When the development team follows SRE best practices or staffs the team with SRE experts, the end goal is that more engineers will have experience in production deployments, not less.
So although the SRE experts have exquisite operations skills, they don't take the whole responsibility of operations, but instead, share the best practices with the whole team.
There are no individual roles within SRE. A Site Reliability Engineer is a person who is really skilled at Site Reliability Engineering, but any team can start incorporating SRE best practices into their daily work.
However, there are clearly different roles of SRE teams. Here are the most common:
Operates what they build
- "We are SRE" - any ops or devops team just starts learning SRE practices
- "Embedded SRE" - SRE expert(s) is injected into the existing development team to evolve their practices toward SRE
Operates foundations that other teams use
- "Platform SRE" or "Tooling SRE" - builds and operates centralized development platforms and common solutions that most of the teams use
Helps others to operate better
- “SRE center of practice” - central SRE team which works both as a pool of experts and also helps development teams to be more efficient
Operates services built by others
- "Google SRE" - a model where development and operations are separated. This usually requires a vast organization size to be sensible
These roles might be combined, so for example Platform team can also work as an SRE center of practice, both supporting teams with their ops problems and building common solutions for them.

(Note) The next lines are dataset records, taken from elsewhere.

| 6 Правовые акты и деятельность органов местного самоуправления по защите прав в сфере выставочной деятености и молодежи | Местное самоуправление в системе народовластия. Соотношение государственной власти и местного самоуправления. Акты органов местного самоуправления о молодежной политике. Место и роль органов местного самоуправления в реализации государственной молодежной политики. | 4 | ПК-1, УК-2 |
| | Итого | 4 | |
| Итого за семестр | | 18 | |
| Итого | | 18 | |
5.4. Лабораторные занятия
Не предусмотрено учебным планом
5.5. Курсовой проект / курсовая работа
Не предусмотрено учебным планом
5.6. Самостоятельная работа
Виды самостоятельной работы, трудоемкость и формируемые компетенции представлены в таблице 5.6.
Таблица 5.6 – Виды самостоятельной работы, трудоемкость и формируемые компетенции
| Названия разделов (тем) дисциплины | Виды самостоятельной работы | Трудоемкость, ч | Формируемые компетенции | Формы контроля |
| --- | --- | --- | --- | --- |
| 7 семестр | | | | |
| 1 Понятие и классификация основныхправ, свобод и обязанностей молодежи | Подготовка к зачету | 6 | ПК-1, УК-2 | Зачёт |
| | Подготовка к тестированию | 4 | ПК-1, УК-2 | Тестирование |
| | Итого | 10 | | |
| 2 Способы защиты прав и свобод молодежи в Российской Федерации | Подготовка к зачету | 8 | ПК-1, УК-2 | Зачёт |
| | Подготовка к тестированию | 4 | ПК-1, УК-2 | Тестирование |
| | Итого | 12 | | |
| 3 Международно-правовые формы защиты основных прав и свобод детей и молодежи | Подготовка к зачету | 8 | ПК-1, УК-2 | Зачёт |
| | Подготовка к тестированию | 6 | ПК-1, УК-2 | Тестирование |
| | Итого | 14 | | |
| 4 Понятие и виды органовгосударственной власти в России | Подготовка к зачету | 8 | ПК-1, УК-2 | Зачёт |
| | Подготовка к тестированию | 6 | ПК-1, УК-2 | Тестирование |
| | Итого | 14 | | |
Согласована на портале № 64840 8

As you notice, only some of the topologies operate services built by others. So SRE doesn’t mean that you have to necessarily outsource operations from the development team and in most cases that is not the optimal solution unless your scale is huge.
Site Reliability Engineering, SRE, is an approach where operations and infrastructure are handled with software engineering practices.
The main goals of SRE are to reduce manual work by building automation, improving processes, increasing self-service, and improving service reliability.
SRE costs less than traditional operations in the long run due to reducing manual work and maximizing the value of a service. For external services, this helps to optimize and manage the value the service brings to the end-user and thus to the business. For internal services, this has massive benefits as all the dependent development teams will waste less time due to better service.
SRE uses DevOps principles and best practices, thus evolving practices of existing teams are easier when the basics are already familiar.